Global trade fell 14.8% in the second quarter of 2020, according to Tradeshift, but evidence of an upward curve in June suggests the impact of the COVID-19 pandemic could bottom out at the lower end of the 13% to 32% decline predicted by the World Trade Organization.
Tradeshift’s Global Index of Trade Health, released Wednesday, used analysis of business-to-business transaction data to present a week-by-week picture of trade activity across global supply chains. Tradeshift said more than 1.5 million buyers and suppliers use it to place orders and process invoices.
The World Trade Organization said when it released its prediction in April that the “wide range of possibilities for the predicted decline is explained by the unprecedented nature of this health crisis and the uncertainty around its precise economic impact. But WTO economists believe the decline will likely exceed the trade slump brought on by the global financial crisis of 2008-09.
According to the newly released Tradeshift report, the United Kingdom experienced the biggest drop in trade among Western economies during Q2, with transaction volumes falling 23.1%. Transaction volumes across the eurozone fell 21.9%, while activity in the United States was down 16.1%.
China, which had the most significant impact on trade in Q1, saw trade activity rise by 31.8% in Q2. Tradeshift said transaction volumes in China surged by an incredible 430% when factories reopened at the end of February.
Activity rose a further 14% as lockdown restrictions began to ease in April, but this momentum has begun to plateau, Tradeshift said, noting that average weekly transactions in China have fallen 8% since the week of June 15. And as impressive as China’s bounceback has been, trade activity in the last two weeks of June remained 22% lower than the levels seen on the Tradeshift platform in Q4 of 2019, it said.

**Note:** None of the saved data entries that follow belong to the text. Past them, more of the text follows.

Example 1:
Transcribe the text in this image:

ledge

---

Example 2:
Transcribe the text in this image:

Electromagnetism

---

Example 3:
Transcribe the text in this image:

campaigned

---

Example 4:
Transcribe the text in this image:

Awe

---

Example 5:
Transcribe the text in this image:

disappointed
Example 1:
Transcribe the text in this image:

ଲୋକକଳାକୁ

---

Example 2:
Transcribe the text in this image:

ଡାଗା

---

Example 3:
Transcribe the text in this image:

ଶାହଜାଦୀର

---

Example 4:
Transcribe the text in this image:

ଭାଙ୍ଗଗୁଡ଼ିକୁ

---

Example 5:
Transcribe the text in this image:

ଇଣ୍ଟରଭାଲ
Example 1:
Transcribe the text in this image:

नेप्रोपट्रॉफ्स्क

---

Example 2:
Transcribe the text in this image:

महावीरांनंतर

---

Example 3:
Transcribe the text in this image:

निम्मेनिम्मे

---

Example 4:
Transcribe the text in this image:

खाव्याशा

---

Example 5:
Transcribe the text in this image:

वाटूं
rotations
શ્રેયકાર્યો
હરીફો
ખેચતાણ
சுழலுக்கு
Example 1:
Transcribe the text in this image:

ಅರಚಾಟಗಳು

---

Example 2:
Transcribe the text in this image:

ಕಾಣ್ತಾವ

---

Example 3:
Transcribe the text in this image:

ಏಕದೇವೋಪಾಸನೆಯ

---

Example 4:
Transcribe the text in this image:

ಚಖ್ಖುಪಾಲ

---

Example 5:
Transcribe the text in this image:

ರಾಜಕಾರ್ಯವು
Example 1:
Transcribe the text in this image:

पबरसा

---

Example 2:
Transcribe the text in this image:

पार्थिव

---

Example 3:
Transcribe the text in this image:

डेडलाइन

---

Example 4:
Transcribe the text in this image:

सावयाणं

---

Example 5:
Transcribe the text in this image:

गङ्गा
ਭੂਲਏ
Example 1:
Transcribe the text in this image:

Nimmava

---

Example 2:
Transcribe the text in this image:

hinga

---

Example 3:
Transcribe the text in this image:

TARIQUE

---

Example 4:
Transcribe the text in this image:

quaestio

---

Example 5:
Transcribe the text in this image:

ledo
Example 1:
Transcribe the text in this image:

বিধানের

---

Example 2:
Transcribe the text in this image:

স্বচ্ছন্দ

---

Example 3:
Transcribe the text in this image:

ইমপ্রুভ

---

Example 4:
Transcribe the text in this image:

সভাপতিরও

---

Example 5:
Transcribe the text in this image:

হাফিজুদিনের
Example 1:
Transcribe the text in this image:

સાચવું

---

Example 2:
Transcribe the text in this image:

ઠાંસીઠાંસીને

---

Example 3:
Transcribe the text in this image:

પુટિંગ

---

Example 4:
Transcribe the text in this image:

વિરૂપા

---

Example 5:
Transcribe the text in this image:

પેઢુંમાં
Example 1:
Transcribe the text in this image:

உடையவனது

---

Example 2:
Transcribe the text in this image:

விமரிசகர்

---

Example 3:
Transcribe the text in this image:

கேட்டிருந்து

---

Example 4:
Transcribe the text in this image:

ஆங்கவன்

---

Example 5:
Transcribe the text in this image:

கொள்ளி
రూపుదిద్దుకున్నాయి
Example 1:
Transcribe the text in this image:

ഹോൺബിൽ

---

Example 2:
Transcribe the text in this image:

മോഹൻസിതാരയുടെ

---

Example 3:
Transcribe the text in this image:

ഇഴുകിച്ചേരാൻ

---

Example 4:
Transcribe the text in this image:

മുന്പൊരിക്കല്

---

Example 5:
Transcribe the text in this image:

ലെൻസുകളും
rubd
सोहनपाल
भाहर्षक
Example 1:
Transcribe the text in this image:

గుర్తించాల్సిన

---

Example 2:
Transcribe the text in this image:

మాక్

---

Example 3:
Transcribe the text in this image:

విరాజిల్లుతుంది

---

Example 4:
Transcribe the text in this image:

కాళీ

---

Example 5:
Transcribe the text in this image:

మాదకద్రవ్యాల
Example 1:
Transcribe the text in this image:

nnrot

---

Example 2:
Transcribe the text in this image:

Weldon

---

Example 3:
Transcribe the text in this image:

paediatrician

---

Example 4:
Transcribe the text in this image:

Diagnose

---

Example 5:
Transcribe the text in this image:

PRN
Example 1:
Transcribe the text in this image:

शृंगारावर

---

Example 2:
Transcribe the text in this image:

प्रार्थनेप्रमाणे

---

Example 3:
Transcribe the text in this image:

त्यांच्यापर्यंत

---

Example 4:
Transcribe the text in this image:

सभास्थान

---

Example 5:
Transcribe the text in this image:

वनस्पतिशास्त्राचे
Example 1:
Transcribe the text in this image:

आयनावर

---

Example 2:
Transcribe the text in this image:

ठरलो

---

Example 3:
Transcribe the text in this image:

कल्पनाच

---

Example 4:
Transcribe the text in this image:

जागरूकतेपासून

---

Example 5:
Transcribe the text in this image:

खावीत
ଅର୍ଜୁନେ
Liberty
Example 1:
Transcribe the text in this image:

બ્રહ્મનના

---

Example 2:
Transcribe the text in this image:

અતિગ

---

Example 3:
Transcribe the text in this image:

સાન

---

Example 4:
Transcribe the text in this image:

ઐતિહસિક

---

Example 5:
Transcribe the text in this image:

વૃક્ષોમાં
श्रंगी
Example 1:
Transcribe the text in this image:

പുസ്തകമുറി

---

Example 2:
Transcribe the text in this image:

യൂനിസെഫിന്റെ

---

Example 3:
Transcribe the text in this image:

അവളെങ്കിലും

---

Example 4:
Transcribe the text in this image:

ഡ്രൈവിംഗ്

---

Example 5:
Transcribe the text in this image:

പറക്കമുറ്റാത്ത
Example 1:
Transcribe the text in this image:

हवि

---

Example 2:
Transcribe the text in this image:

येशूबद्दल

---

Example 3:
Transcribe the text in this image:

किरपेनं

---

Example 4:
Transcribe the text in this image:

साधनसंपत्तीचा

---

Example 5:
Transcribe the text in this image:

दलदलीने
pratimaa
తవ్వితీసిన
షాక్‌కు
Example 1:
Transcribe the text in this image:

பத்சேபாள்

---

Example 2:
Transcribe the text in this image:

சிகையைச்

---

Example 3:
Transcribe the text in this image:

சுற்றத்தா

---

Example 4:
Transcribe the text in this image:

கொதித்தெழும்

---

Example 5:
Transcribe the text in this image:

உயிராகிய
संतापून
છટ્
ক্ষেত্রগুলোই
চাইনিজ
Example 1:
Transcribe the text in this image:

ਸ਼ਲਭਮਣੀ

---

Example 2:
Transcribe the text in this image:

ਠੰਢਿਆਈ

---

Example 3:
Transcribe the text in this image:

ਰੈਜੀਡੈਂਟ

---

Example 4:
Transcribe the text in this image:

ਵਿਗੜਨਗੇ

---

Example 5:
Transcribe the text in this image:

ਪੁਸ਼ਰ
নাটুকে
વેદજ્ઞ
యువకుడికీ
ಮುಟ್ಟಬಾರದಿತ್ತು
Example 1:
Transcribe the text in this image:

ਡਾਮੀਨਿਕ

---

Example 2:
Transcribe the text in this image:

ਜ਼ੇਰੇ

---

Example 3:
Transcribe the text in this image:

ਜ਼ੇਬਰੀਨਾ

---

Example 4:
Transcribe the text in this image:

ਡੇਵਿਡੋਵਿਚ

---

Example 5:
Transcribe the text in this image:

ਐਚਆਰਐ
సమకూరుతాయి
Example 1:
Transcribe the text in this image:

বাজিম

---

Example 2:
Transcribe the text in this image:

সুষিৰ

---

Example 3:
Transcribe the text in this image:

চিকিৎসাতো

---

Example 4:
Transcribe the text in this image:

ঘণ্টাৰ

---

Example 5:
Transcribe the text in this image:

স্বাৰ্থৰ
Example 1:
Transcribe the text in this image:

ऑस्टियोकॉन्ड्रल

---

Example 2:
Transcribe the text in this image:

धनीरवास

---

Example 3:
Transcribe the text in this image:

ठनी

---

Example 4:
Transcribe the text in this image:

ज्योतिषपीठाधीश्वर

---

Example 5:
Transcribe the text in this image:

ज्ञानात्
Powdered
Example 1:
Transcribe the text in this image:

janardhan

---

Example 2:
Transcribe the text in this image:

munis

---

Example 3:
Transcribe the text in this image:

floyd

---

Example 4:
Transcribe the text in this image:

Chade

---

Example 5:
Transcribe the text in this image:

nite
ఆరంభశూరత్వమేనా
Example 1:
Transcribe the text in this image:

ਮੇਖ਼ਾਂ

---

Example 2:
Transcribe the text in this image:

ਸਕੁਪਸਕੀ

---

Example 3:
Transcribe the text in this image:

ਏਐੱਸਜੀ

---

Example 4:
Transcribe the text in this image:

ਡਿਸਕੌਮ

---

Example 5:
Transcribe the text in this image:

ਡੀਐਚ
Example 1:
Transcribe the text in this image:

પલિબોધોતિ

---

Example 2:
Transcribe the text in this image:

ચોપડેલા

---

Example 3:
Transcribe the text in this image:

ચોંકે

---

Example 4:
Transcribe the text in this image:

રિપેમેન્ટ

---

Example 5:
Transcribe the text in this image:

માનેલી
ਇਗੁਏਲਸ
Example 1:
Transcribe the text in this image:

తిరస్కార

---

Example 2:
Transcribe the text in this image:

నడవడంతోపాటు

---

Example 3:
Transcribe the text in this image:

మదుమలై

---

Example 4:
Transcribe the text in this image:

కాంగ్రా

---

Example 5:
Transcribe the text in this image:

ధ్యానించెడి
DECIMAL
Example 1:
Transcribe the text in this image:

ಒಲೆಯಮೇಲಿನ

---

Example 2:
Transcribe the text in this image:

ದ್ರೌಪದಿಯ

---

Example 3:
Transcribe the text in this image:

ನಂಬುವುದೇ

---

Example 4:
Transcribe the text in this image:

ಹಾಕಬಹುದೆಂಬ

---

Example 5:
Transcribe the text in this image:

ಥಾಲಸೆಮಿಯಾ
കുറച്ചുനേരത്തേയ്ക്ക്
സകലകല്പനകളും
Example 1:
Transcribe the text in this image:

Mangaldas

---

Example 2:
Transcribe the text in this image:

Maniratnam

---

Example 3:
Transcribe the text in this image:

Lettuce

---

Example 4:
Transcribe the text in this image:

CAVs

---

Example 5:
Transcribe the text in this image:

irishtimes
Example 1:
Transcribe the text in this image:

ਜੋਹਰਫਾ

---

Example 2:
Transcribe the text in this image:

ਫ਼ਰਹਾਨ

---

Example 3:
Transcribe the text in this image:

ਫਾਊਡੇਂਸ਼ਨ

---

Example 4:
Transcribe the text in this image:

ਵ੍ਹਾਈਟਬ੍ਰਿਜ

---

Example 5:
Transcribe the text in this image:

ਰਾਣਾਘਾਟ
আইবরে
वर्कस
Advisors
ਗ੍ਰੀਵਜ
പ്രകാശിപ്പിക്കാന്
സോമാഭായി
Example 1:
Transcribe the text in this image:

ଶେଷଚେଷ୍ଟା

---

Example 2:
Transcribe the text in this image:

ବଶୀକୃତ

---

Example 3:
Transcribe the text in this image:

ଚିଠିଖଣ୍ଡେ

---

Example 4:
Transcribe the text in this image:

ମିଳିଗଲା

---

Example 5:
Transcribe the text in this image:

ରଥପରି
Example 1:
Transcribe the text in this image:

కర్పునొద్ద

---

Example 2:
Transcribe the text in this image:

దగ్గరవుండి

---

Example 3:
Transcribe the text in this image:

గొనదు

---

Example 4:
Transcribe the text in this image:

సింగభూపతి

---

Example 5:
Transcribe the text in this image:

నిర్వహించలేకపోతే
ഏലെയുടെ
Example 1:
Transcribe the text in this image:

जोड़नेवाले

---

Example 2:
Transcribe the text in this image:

“China’s bounceback provides a useful indicator of what the shape of recovery could begin to look like as other countries start to bring the spread of the virus under control,” said Tradeshift CEO Christian Lanng. “A huge domestic market gives China certain advantages in terms of the speed of its recovery. But the interconnected nature of global supply chains means that not even China can fully recover in isolation. The whole ecosystem needs to be in good working order. Right now that is not the case.”
Tradeshift has a huge pool from which to draw data. The Denmark-launched business founded by Lanng said more than 1.5 million companies in 190 countries trust its supply chain payment and finance platforms to process over $500 billion in transaction value, making it the largest global business network for buying and selling.
In 2018, FreightWaves picked Tradeshift as one of five companies disrupting the supply chain ecosystem. In addition to Copenhagen and Aarhus, Denmark, Tradeshift now has offices in the United States, Australia, Belgium, Brazil, China, France, Germany, Italy, Japan, Malaysia, Mexico, Romania, Sweden and the United Kingdom.
Tradeshift said this week that for economies in the West, the “green shoots” of recovery have begun to emerge, but the overall picture remains volatile. While order volumes are trending upward, payments to suppliers are not keeping pace with the recovery. Tradeshift said invoice volumes across the U.K., European Union and United States fell by 19% as a whole in Q2. And while activity is picking up going into Q3, it is doing so slowly, according to the report.
With many suppliers running low on cash after a prolonged period of inactivity, lack of working capital flowing through supply chains could well prevent these suppliers from fulfilling orders — putting a brake on recovery, Tradeshift said.
“Trying to restart supply chains without fast and predictable access to working capital is a little like trying to start a car without any gas in the tank. It doesn’t get you very far,” Lanng said. “Government stimulus has done a great job insulating businesses from the very worst of a lockdown. But as we enter a new chapter in the pandemic, we need to start looking at fresh ways to unlock liquidity and get it flowing quickly to cash-starved suppliers.”